— Selected excerpt —
-- Opening Marker --

Bohyeonsa beopdang, which was moved from Daegu to Yonghwasa in Yeongcheon, North Gyeongsang Province, in 1982 © Hyungwon Kang
Bohyeonsa beopdang, which was moved from Daegu to Yonghwasa in Yeongcheon, North Gyeongsang Province, in 1982 © Hyungwon Kang
Following the Japan-Korea Annexation Treaty signed in 1910, Koreans were left without a country to call their own. There was a systematic destruction of their traditions, values and language.

Suddenly bereft of a royal ruler, Koreans quickly espoused the concept of Korean independence and democracy, including civic participation.

On May 12, 1919, the Daegu District Court sentenced a Buddhist student, Yoon Hak-jo, 25, and nine defendants to 10 months in jail for leading a crowd to call for Korean independence on March 30 of that year at an open market in Daegu, where some 3,000 had gathered.

The 10 defendants were from Bohyeonsa, a Buddhist temple that was a satellite temple of Donghwasa in Daegu.

The March 1 Independence Movement in 1919, which was launched in the capital city of Seoul, spread like wildfire to other Korean cities and villages as well as among Koreans abroad within weeks and days.

A couple of world events led up to the March 1 independence movement against the Japanese colonizers.

 Koreans were motivated by US President Woodrow Wilson’s Jan. 8, 1918 speech that articulated the concept of national self-determination and the “mutual guarantees of political independence and territorial integrity to great and small nations alike.”

When Emperor Gojong died on Jan. 22, 1919, Koreans were heard through underground newspapers such as Gugminhoebo and Joseon Doglibsinmun that the emperor might have been poisoned by the Japanese.

The only known mimeographed copy of two underground newspapers, Gugminhoebo and Joseon Doglibsinmun, are on a single sheet that dates from March 1919. © Hyungwon Kang
The only known mimeographed copy of two underground newspapers, Gugminhoebo and Joseon Doglibsinmun, are on a single sheet that dates from March 1919. © Hyungwon Kang
The inaugural issue of Joseon Donglibsinmun, published March 1, 1919, was printed with metal type, but following confiscation of the movable metal printing type by the Japanese colonial government, subsequent issues were handwritten and printed by mimeograph.

-- Closing Marker --

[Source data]
-- Opening Marker --

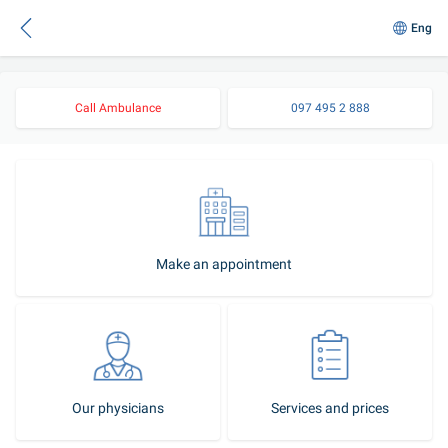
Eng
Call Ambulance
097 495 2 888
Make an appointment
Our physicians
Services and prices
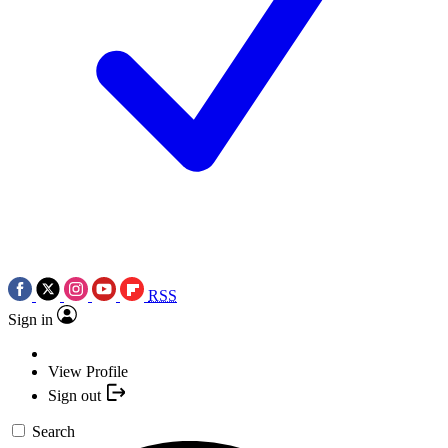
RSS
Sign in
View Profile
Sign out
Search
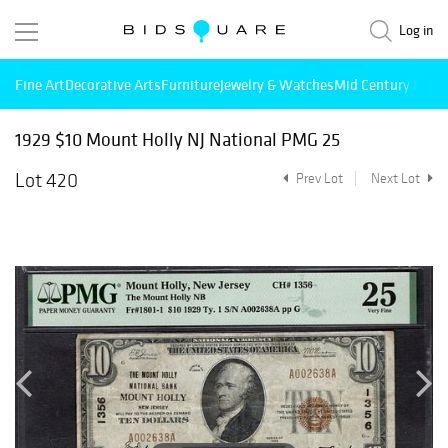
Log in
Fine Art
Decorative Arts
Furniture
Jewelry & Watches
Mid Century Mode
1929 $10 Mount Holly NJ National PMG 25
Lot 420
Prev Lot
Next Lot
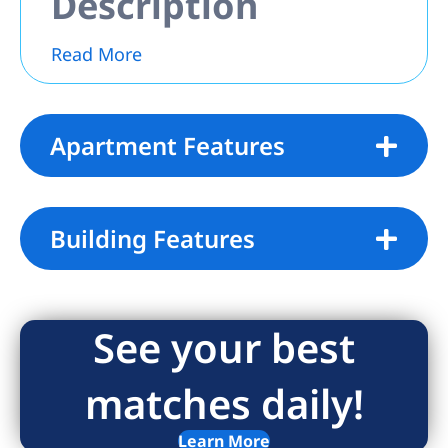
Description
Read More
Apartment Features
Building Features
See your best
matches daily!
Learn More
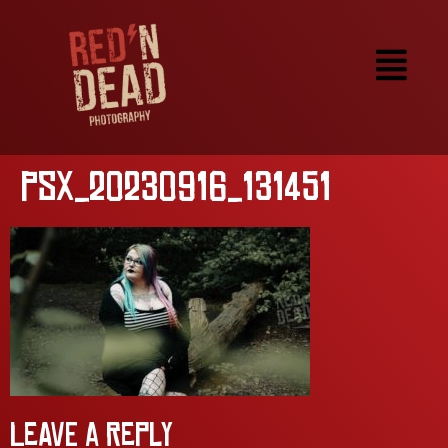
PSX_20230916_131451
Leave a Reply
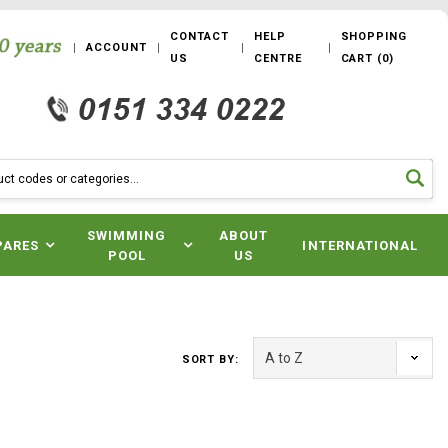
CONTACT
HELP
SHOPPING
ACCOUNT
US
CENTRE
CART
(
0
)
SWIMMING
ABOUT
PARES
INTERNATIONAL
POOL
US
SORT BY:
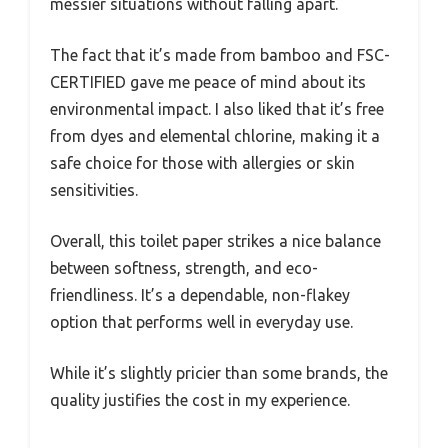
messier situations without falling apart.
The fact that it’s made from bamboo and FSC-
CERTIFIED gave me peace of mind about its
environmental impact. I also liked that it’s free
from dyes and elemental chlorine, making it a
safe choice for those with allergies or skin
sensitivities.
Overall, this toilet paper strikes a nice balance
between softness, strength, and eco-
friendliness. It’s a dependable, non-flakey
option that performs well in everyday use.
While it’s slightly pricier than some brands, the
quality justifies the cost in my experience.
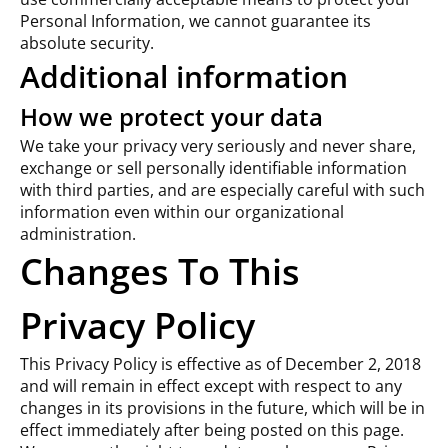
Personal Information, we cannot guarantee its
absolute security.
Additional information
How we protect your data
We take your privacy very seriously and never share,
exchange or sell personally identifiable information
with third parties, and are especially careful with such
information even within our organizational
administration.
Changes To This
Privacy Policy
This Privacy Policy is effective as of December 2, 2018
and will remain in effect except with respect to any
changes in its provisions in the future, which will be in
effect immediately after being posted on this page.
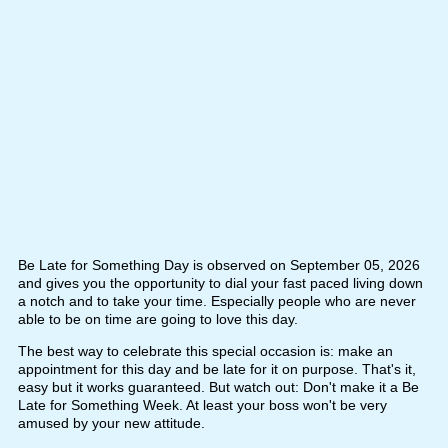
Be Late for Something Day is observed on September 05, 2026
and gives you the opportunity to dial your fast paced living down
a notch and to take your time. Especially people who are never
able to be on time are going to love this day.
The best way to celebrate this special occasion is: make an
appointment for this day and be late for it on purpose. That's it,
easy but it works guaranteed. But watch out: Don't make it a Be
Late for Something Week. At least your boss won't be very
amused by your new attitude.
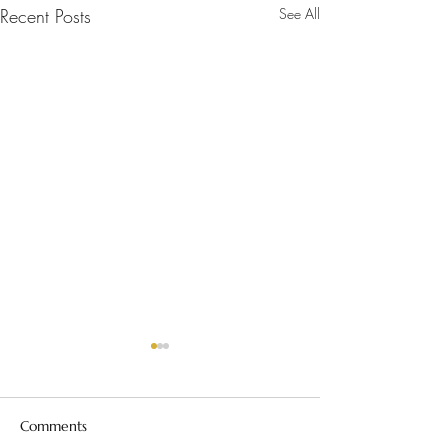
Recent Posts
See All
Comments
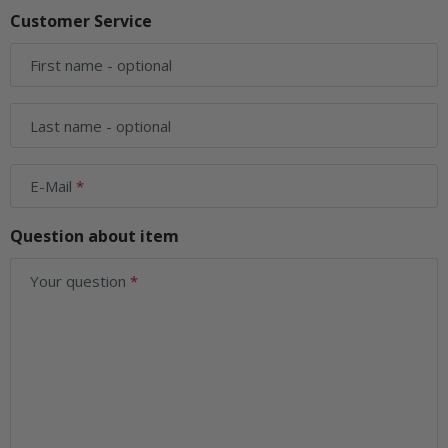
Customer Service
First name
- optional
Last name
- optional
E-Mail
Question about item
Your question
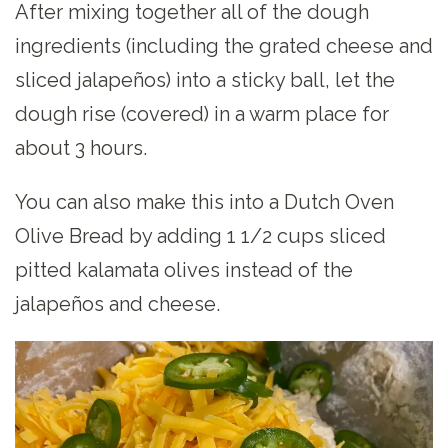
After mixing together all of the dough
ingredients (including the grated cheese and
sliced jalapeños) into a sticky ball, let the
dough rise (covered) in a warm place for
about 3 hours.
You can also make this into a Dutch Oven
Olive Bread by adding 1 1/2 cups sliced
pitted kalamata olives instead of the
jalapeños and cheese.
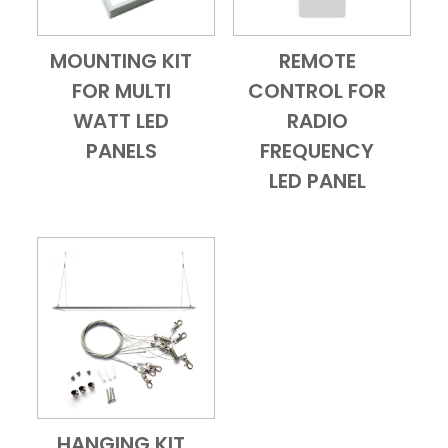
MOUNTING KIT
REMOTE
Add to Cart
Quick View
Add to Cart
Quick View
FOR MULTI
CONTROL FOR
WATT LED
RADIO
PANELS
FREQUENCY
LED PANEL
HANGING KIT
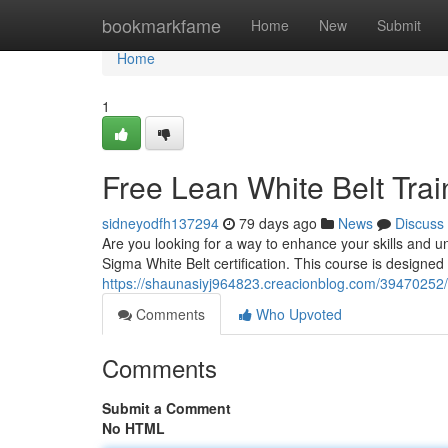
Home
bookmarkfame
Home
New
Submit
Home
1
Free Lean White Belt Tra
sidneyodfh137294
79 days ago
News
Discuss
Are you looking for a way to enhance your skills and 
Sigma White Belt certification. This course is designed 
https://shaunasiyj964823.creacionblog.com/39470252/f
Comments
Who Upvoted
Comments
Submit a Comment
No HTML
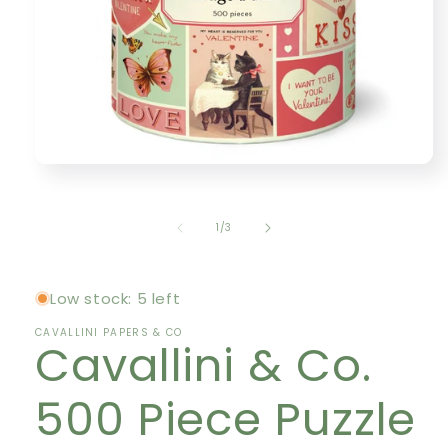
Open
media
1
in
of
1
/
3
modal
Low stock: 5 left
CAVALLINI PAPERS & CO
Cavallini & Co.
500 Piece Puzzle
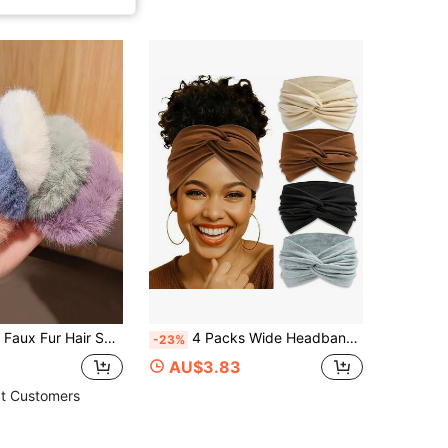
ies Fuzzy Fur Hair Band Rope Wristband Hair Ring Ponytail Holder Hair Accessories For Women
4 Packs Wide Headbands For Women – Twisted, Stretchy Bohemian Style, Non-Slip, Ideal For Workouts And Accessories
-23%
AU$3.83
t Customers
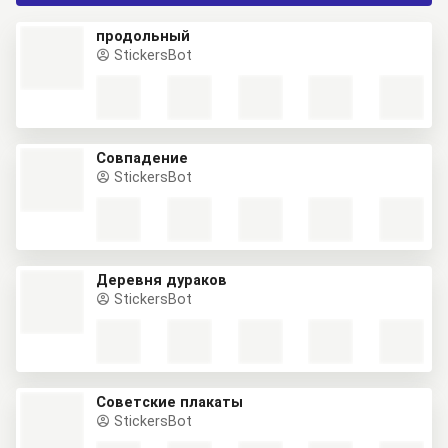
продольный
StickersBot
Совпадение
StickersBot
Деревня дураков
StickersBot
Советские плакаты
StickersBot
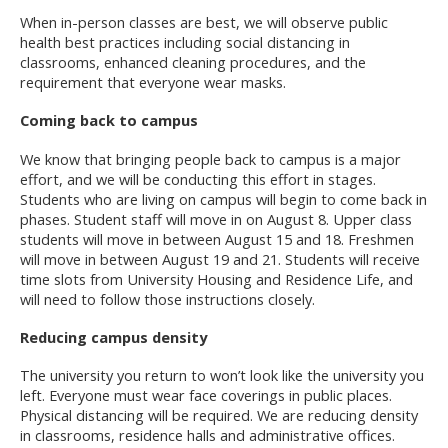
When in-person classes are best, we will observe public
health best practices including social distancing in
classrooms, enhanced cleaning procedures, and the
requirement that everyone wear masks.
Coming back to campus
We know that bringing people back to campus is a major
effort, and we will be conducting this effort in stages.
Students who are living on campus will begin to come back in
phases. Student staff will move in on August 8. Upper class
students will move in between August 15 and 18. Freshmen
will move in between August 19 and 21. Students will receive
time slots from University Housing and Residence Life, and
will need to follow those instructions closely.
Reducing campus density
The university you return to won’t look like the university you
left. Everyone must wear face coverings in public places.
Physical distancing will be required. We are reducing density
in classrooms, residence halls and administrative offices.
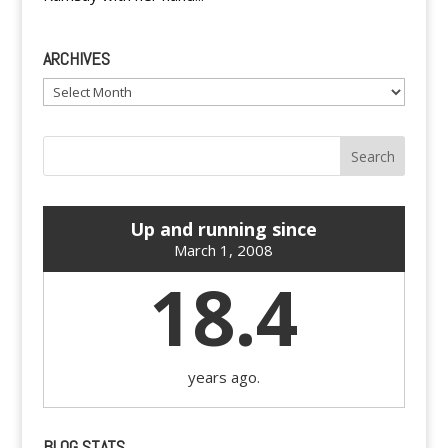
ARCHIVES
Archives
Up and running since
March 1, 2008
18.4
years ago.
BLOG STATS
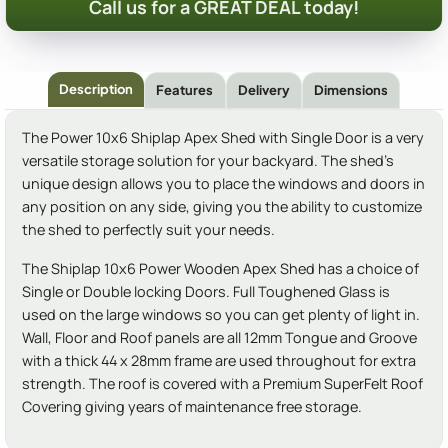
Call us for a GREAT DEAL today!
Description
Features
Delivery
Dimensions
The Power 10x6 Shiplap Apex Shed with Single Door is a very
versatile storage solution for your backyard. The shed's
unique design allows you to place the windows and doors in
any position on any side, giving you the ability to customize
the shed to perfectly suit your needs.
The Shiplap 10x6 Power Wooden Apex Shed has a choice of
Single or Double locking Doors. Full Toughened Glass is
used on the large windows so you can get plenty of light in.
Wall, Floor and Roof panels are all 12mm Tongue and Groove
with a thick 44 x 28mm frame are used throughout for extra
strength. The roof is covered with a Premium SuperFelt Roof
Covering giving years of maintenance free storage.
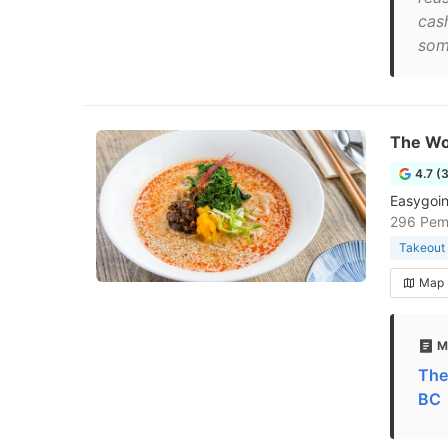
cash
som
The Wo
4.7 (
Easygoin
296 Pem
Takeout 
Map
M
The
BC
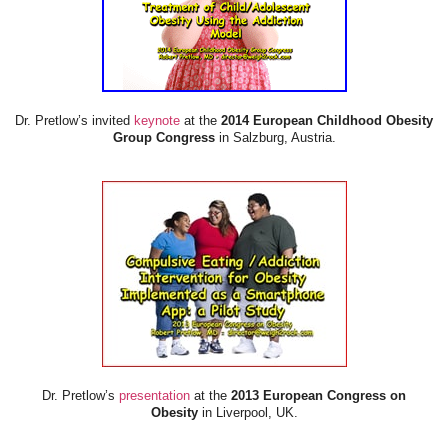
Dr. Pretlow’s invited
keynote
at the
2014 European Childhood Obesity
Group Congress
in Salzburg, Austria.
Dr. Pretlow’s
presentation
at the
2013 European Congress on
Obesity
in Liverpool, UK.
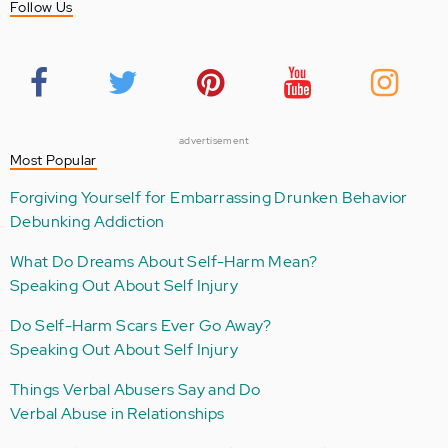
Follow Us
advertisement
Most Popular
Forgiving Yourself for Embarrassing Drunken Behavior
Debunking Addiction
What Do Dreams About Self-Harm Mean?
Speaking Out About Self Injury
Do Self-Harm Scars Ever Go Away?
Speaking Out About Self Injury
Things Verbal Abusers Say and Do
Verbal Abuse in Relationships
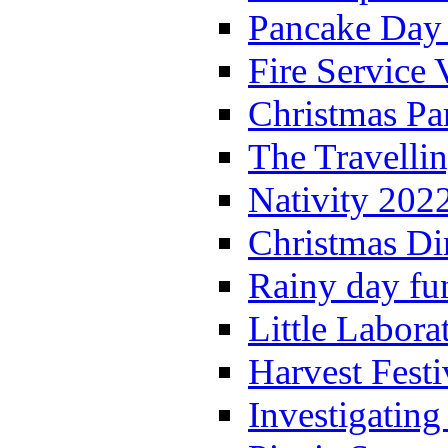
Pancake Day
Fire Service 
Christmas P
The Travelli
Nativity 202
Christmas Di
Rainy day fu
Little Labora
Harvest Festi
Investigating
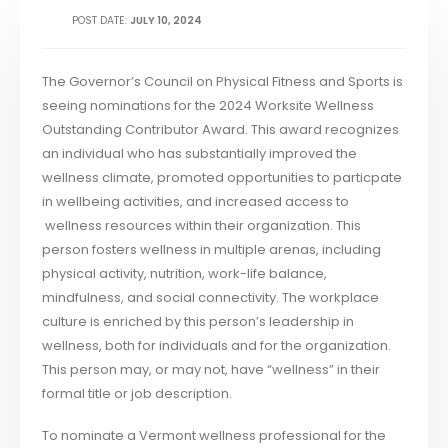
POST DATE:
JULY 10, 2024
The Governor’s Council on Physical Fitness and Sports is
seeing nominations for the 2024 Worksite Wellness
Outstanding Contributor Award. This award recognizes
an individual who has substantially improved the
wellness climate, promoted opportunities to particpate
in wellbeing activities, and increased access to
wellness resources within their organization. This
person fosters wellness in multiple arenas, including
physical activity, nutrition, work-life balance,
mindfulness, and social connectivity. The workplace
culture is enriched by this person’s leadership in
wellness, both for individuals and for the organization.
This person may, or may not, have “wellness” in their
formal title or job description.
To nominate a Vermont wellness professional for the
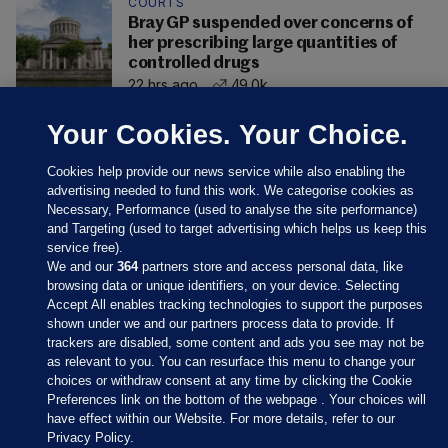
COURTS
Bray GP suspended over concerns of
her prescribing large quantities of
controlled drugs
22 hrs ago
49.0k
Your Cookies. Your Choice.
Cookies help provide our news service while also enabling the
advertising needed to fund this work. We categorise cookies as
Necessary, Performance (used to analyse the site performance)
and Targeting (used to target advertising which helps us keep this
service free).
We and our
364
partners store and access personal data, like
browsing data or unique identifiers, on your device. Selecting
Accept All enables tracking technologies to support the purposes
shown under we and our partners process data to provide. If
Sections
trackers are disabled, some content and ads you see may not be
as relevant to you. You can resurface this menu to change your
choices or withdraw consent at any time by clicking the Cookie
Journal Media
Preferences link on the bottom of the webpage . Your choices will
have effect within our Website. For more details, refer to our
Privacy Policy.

-- Closing Marker --

— Exercise 1 —
In the excerpt on Korea's March 1 Independence Movement, what jail sentence did the Daegu District Court give Yoon Hak-jo and the nine other defendants?
— Exercise 2 —
Reproduce, word for word, the lines of the source data entries from the line containing "When in-person classes" through the line containing "left. Everyone must", including both.

— Exercise answer 1 —
10 months in jail.

— Exercise answer 2 —
When in-person classes are best, we will observe public
health best practices including social distancing in
classrooms, enhanced cleaning procedures, and the
requirement that everyone wear masks.
Coming back to campus
We know that bringing people back to campus is a major
effort, and we will be conducting this effort in stages.
Students who are living on campus will begin to come back in
phases. Student staff will move in on August 8. Upper class
students will move in between August 15 and 18. Freshmen
will move in between August 19 and 21. Students will receive
time slots from University Housing and Residence Life, and
will need to follow those instructions closely.
Reducing campus density
The university you return to won’t look like the university you
left. Everyone must wear face coverings in public places.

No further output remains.